### THE PROBLEM
Quote the items below line for line, starting with the very first line and ending with the line that contains "order: Asparagales".

____________________

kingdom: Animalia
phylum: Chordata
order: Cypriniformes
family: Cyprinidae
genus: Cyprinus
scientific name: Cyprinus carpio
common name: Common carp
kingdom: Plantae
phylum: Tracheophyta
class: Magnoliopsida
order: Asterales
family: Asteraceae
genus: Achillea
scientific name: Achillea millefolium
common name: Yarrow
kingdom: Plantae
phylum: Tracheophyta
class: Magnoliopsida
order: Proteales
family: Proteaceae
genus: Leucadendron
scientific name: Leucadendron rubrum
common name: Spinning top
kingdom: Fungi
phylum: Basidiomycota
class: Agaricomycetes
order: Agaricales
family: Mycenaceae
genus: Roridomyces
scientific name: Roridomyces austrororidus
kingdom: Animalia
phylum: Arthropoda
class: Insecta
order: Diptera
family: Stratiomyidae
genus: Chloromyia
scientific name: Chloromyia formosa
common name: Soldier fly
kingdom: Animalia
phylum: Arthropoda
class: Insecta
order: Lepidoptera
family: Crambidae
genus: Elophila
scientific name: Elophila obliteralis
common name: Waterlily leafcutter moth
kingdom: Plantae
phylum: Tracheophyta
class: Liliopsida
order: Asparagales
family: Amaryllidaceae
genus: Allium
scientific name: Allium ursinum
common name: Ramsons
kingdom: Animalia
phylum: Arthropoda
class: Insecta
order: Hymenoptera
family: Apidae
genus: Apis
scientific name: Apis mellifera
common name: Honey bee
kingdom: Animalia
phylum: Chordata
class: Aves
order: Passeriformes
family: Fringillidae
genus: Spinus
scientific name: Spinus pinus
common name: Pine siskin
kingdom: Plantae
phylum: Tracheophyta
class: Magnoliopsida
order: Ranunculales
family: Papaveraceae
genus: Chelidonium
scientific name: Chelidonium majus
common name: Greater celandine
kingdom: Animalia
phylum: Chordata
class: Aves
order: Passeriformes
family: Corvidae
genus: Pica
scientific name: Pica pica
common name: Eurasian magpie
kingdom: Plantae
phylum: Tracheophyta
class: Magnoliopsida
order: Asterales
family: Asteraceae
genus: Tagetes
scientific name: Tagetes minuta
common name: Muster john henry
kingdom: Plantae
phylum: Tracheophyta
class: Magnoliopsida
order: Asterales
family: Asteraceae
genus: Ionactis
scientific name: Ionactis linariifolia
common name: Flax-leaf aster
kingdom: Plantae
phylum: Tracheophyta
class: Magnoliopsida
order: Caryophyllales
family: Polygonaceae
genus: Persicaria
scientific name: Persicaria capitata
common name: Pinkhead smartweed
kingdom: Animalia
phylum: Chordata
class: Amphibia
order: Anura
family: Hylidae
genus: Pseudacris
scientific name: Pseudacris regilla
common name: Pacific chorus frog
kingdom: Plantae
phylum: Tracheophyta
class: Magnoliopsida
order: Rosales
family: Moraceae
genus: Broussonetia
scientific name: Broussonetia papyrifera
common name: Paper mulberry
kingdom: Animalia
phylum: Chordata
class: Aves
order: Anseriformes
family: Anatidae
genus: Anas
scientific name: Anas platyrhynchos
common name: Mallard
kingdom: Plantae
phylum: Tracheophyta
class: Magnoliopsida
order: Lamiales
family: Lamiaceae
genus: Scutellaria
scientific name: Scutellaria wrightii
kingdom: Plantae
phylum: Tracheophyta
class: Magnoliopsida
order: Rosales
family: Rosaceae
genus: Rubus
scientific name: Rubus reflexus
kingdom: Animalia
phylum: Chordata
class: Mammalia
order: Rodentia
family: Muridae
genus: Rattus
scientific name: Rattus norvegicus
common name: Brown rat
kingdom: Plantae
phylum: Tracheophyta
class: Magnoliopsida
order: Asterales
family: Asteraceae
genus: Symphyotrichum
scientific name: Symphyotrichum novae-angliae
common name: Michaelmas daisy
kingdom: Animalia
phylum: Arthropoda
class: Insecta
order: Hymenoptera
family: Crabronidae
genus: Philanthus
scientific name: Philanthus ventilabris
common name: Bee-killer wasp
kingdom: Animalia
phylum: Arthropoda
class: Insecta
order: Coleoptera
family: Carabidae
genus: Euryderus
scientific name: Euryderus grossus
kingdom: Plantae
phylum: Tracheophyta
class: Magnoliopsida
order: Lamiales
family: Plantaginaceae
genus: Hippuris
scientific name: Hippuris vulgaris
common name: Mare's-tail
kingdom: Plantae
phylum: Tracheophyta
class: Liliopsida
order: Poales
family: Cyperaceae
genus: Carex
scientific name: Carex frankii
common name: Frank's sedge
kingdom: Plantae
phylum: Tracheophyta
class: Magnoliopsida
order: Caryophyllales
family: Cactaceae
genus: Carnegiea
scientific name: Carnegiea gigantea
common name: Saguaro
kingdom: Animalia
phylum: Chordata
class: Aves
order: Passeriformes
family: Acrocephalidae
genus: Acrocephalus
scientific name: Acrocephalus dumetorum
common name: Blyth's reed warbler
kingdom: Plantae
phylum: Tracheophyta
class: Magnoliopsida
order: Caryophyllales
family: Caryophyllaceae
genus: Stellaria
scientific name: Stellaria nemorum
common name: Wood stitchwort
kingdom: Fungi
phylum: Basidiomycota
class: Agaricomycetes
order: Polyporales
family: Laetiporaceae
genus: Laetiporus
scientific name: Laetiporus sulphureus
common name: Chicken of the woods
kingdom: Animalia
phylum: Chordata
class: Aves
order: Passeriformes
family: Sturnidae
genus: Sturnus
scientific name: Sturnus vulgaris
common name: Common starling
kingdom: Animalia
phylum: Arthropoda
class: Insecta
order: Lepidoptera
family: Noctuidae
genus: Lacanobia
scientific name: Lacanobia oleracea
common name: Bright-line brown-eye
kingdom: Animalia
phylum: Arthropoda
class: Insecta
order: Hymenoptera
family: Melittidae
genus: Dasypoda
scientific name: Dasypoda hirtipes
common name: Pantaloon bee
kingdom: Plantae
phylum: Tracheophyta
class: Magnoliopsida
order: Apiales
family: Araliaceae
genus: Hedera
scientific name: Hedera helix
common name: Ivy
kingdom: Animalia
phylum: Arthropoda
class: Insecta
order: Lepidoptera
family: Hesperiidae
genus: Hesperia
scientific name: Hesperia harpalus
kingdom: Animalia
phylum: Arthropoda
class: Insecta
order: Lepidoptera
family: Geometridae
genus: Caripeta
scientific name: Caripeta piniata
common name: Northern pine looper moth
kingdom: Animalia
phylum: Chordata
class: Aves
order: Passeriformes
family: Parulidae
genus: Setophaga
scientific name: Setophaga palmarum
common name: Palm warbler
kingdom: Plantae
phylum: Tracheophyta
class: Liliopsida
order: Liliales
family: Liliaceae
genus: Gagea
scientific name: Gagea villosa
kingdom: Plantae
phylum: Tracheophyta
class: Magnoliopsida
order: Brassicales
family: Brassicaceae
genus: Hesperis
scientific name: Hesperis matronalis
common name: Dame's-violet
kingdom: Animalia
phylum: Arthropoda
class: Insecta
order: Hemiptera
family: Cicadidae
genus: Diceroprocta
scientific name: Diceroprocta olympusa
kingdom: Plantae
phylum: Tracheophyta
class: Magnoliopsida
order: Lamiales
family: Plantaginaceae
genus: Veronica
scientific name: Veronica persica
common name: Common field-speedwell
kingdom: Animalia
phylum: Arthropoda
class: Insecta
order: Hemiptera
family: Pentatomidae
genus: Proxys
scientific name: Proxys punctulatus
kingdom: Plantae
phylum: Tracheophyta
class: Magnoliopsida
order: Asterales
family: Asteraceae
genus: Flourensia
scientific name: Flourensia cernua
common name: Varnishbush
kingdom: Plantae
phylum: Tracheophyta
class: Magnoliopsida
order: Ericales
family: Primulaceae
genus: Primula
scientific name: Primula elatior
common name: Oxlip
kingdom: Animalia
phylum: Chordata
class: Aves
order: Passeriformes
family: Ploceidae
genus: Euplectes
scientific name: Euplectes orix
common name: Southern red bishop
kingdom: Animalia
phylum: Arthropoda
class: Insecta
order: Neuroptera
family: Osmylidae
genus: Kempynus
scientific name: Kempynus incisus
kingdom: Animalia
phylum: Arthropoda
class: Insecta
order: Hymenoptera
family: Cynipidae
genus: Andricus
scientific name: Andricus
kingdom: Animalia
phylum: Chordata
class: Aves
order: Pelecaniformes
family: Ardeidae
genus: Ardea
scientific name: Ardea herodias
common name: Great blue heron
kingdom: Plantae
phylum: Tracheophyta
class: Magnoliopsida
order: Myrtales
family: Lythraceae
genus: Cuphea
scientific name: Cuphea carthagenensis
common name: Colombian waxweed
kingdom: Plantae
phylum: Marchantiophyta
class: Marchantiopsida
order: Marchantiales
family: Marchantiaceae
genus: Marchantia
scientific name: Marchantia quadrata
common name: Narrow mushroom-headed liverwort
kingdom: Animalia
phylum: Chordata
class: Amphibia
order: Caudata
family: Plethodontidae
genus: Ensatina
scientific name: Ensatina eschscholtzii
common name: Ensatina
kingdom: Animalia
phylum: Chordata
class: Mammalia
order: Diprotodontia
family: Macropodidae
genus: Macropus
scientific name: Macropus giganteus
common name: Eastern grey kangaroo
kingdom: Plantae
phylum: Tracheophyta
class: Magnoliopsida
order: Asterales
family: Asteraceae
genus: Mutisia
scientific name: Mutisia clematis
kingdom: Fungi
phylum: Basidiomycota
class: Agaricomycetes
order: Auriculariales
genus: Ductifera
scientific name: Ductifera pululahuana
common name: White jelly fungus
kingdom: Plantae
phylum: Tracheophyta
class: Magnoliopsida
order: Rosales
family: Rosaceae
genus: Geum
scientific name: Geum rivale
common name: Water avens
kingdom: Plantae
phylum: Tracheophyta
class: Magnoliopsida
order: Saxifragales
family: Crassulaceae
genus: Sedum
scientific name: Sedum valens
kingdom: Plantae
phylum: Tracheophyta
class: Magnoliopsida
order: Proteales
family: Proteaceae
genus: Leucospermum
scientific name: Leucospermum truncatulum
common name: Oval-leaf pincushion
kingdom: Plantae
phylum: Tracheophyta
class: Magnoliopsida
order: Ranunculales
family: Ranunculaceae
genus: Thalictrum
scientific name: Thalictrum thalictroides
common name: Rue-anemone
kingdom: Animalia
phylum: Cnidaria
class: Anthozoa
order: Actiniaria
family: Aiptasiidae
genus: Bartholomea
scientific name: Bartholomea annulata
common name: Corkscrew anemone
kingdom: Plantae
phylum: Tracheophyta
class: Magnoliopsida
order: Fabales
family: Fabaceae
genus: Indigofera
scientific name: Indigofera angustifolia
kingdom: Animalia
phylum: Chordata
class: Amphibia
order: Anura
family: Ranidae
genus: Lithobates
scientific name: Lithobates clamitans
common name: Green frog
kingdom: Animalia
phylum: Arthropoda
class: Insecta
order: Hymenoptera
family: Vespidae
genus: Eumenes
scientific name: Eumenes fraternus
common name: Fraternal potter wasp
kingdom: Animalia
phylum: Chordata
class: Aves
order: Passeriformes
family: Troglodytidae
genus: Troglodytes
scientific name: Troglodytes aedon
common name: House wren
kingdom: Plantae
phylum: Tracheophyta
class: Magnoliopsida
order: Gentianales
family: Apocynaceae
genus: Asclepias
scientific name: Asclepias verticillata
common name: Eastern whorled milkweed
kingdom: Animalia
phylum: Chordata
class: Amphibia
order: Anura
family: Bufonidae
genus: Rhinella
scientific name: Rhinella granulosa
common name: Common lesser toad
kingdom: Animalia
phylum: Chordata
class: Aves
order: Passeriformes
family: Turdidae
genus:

____________________

### SOLUTION TO THE EXERCISE
kingdom: Animalia
phylum: Chordata
order: Cypriniformes
family: Cyprinidae
genus: Cyprinus
scientific name: Cyprinus carpio
common name: Common carp
kingdom: Plantae
phylum: Tracheophyta
class: Magnoliopsida
order: Asterales
family: Asteraceae
genus: Achillea
scientific name: Achillea millefolium
common name: Yarrow
kingdom: Plantae
phylum: Tracheophyta
class: Magnoliopsida
order: Proteales
family: Proteaceae
genus: Leucadendron
scientific name: Leucadendron rubrum
common name: Spinning top
kingdom: Fungi
phylum: Basidiomycota
class: Agaricomycetes
order: Agaricales
family: Mycenaceae
genus: Roridomyces
scientific name: Roridomyces austrororidus
kingdom: Animalia
phylum: Arthropoda
class: Insecta
order: Diptera
family: Stratiomyidae
genus: Chloromyia
scientific name: Chloromyia formosa
common name: Soldier fly
kingdom: Animalia
phylum: Arthropoda
class: Insecta
order: Lepidoptera
family: Crambidae
genus: Elophila
scientific name: Elophila obliteralis
common name: Waterlily leafcutter moth
kingdom: Plantae
phylum: Tracheophyta
class: Liliopsida
order: Asparagales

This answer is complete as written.